Pour ma part, tout en haut à côté de "Mme Muir", "Chaînes conjugales", brillantissime variation sur le point de vue et les faux-semblants des sentiments. Sans doute l'une des plus belle voix-off jamais écrites (et dites) au cinéma.
Sinon, rien à voir, mais tu habites Pessac ? Dans le quartier Frugès de Le Corbusier ? Ou alors pas loin de la Rosière (je ne les ai jamais vu d'ailleurs, ces deux Eustache-là, mais ils font partie des 458 "à voir" sur ma liste).
Sur Mrs Muir, je constate avec plaisir qu'il y a consensus.

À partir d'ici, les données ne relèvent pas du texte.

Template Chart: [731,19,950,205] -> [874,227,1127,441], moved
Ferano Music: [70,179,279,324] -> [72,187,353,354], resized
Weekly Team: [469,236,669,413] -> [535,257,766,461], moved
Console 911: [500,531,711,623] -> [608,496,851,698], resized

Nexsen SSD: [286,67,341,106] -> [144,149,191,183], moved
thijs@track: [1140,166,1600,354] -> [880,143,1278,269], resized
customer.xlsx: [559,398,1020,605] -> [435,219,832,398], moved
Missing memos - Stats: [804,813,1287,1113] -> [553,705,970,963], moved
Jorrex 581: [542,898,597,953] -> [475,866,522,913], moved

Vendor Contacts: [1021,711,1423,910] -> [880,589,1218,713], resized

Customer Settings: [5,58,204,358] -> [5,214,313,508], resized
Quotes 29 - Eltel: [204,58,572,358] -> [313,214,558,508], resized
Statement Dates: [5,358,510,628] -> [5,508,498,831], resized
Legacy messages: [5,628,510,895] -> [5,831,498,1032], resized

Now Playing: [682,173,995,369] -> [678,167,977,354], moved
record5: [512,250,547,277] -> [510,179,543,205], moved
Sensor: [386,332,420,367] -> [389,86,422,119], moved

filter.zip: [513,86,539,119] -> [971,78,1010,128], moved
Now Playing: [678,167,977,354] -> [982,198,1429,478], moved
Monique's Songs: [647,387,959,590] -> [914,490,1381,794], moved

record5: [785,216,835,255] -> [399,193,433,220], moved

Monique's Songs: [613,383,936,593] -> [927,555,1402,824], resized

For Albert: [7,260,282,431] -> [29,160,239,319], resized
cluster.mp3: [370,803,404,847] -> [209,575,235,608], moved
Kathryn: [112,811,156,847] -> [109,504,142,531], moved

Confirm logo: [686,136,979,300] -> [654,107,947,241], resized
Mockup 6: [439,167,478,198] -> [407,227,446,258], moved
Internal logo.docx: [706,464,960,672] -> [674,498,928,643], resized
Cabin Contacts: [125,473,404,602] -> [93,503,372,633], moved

Christophe, que Lubitsch manie la dérision et l'humanisme en maître n'empêche pas que son cinéma est un cinéma de l'esprit qui n'hésite pas comme chez Mankiewicz (les deux hommes ont en outre travaillé ensemble) à faire appel au théâtre, à Shakespeare et à toute une culture européenne qu'ils revendiquent hautement. Quand Lubitsch utilise Chevalier, cela reste dans des opérettes raffinées loin de l'image que nous pouvons avoir de "Ma pomme".
Je suis d'accord avec vous quand vous les différenciez de réalisateurs qui ont image plus d'hommes d'actions, mais ce serait encore à relativiser pour Ford ou Hawks, intellectuels masqués qui ont travaillé avec la fine fleur de la littérature et/ou du théâtre de leur époque. Quand Ford travaille avec Nichols, même s'il l'a entraîné parfois dans des impasses artistiques comme vous l'avez noté, il s'est quand même "libéré" en assumant une démarche plus artistique, intellectuelle. Il me semble que chez Mankiewicz, la posture intellectuelle est une manière de défense face au système, comme le côté rustre en est une chez Ford. Toujours est-il que, comme je l'i écris pour Depleschin, ce genre de posture ne me déplaît pas.
vous avez évidemment raison quand vous notez que les grands réalisateurs américains sont des hommes de grande culture derrière leur posture d'artisan consciencieux. Loin de moi l'idée de reprocher sa culture européenne à Mankiewicz. Moi qui mets au plus haut Lubitsch mais aussi Preminger (qui me semble plus proche de Mankiewicz que Lubitsch).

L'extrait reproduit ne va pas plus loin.